BP is under pressure to sell its US$15-billion stake in Russian oil giant Rosneft as it looks to boost dividend payouts and address environmental concerns.
The UK-based oil giant is expected today (Monday) to reveal that profits fell by 25 per cent last year, from US$12.7 billion to US$9.5 billion. CEO Bob Dudley is also stepping down after 10 years in the job to be replaced by Bernard Looney.
The new chief executive is expected to announce a shakeup to change the company’s environmental focus.
BP has invested in biofuels and solar power but has faced criticism for channelling only 3 per cent of its annual spending budget into renewable sources.

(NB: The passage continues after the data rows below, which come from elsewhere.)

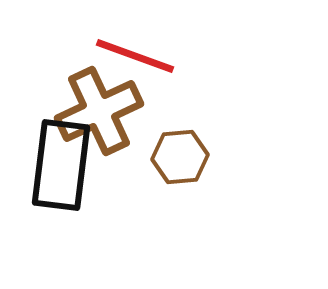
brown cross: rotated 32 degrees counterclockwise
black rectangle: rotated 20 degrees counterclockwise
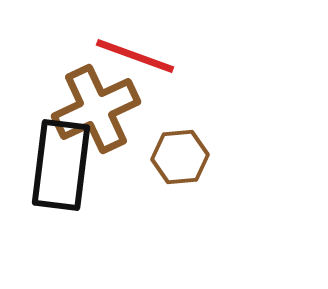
brown cross: moved 3 px left, 2 px up
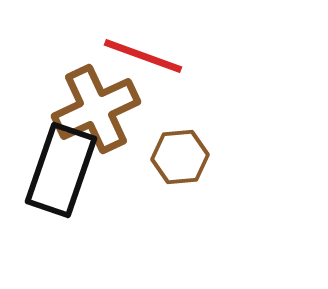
red line: moved 8 px right
black rectangle: moved 5 px down; rotated 12 degrees clockwise
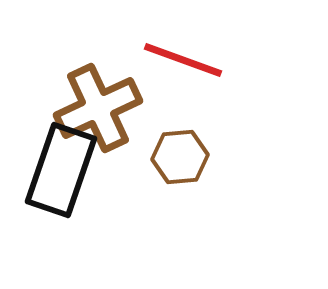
red line: moved 40 px right, 4 px down
brown cross: moved 2 px right, 1 px up
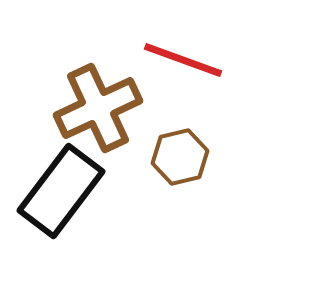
brown hexagon: rotated 8 degrees counterclockwise
black rectangle: moved 21 px down; rotated 18 degrees clockwise
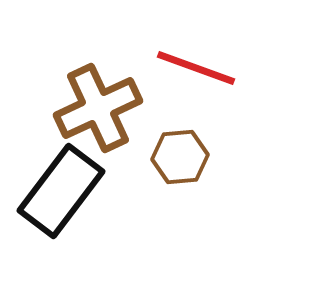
red line: moved 13 px right, 8 px down
brown hexagon: rotated 8 degrees clockwise
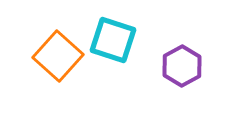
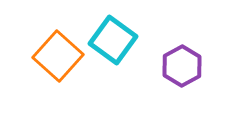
cyan square: rotated 18 degrees clockwise
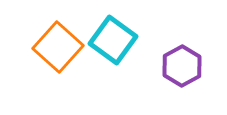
orange square: moved 9 px up
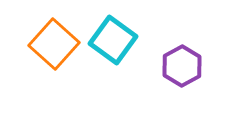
orange square: moved 4 px left, 3 px up
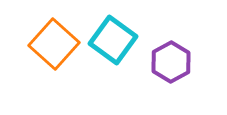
purple hexagon: moved 11 px left, 4 px up
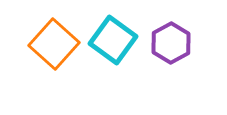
purple hexagon: moved 19 px up
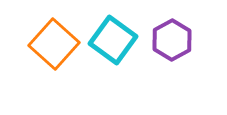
purple hexagon: moved 1 px right, 3 px up
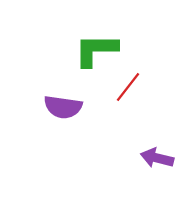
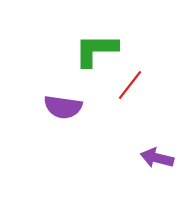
red line: moved 2 px right, 2 px up
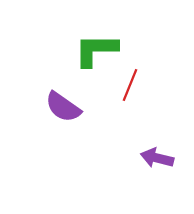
red line: rotated 16 degrees counterclockwise
purple semicircle: rotated 27 degrees clockwise
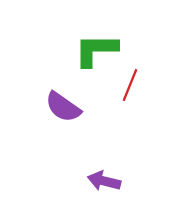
purple arrow: moved 53 px left, 23 px down
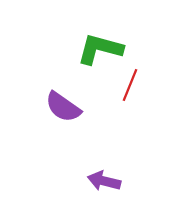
green L-shape: moved 4 px right, 1 px up; rotated 15 degrees clockwise
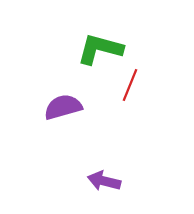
purple semicircle: rotated 129 degrees clockwise
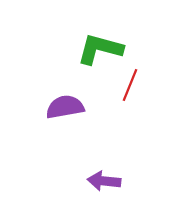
purple semicircle: moved 2 px right; rotated 6 degrees clockwise
purple arrow: rotated 8 degrees counterclockwise
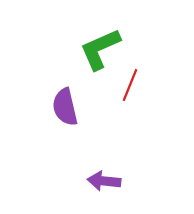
green L-shape: rotated 39 degrees counterclockwise
purple semicircle: rotated 93 degrees counterclockwise
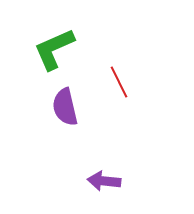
green L-shape: moved 46 px left
red line: moved 11 px left, 3 px up; rotated 48 degrees counterclockwise
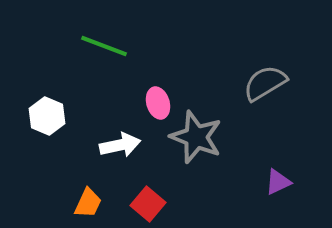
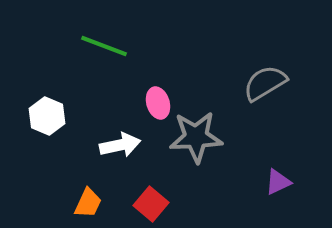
gray star: rotated 24 degrees counterclockwise
red square: moved 3 px right
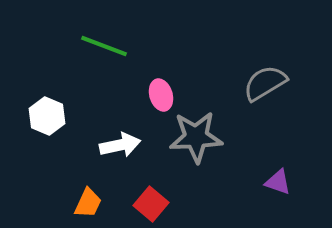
pink ellipse: moved 3 px right, 8 px up
purple triangle: rotated 44 degrees clockwise
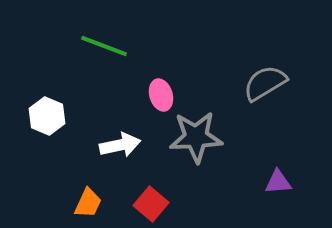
purple triangle: rotated 24 degrees counterclockwise
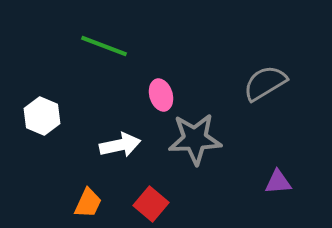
white hexagon: moved 5 px left
gray star: moved 1 px left, 2 px down
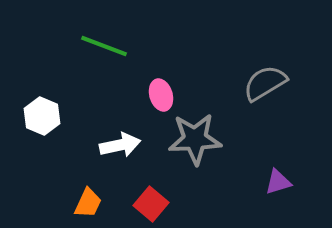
purple triangle: rotated 12 degrees counterclockwise
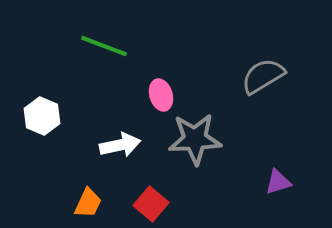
gray semicircle: moved 2 px left, 7 px up
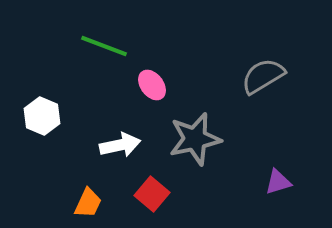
pink ellipse: moved 9 px left, 10 px up; rotated 20 degrees counterclockwise
gray star: rotated 10 degrees counterclockwise
red square: moved 1 px right, 10 px up
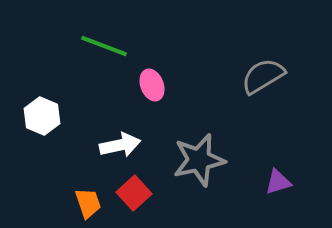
pink ellipse: rotated 16 degrees clockwise
gray star: moved 4 px right, 21 px down
red square: moved 18 px left, 1 px up; rotated 8 degrees clockwise
orange trapezoid: rotated 44 degrees counterclockwise
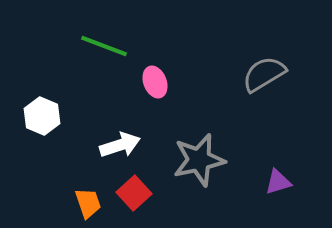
gray semicircle: moved 1 px right, 2 px up
pink ellipse: moved 3 px right, 3 px up
white arrow: rotated 6 degrees counterclockwise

The bonuses of about 36,000 BP employees, including its executive directors, are now being linked to strategies for reducing emissions. Analysts, however, say a further link will be needed to toughen targets. This might include reducing customers’ emissions, known as “scope three”, which accounted for nearly 90 per cent of BP’s 491 million tonnes of carbon output in 2018.
BP produces the equivalent of 3.7 million barrels of oil and gas a day and is directly or indirectly responsible for the 491 million tonnes of emissions, which is more than the UK.
“We have given BP freedom to determine what its strategy is, but I think now is the opportunity to set out a bold vision for the future of how BP can be a serious contributor to building a net-zero carbon economy,” said Bruce Duguid of Hermes, which was part of the Climate Action 100+ group of investors that tabled of a resolution to BP.
“What we want to see is not climate change bolted on as an extra to remuneration but a strategy that is consistent with the Paris goals,” he added.
BP’s “replacement cost profits” — the measure watched by analysts at it strips out changes in the values of inventories — for 2019 are expected to be below the US$12.7 billion in 2018.
BP has been questioned about its green credentials by investors such as the Church of England, which last week excluded BP from its £2.8-billion pension fund.
Selling its near 20-per-cent slice in Rosneft could help BP pay dividends while lowering its carbon footprint.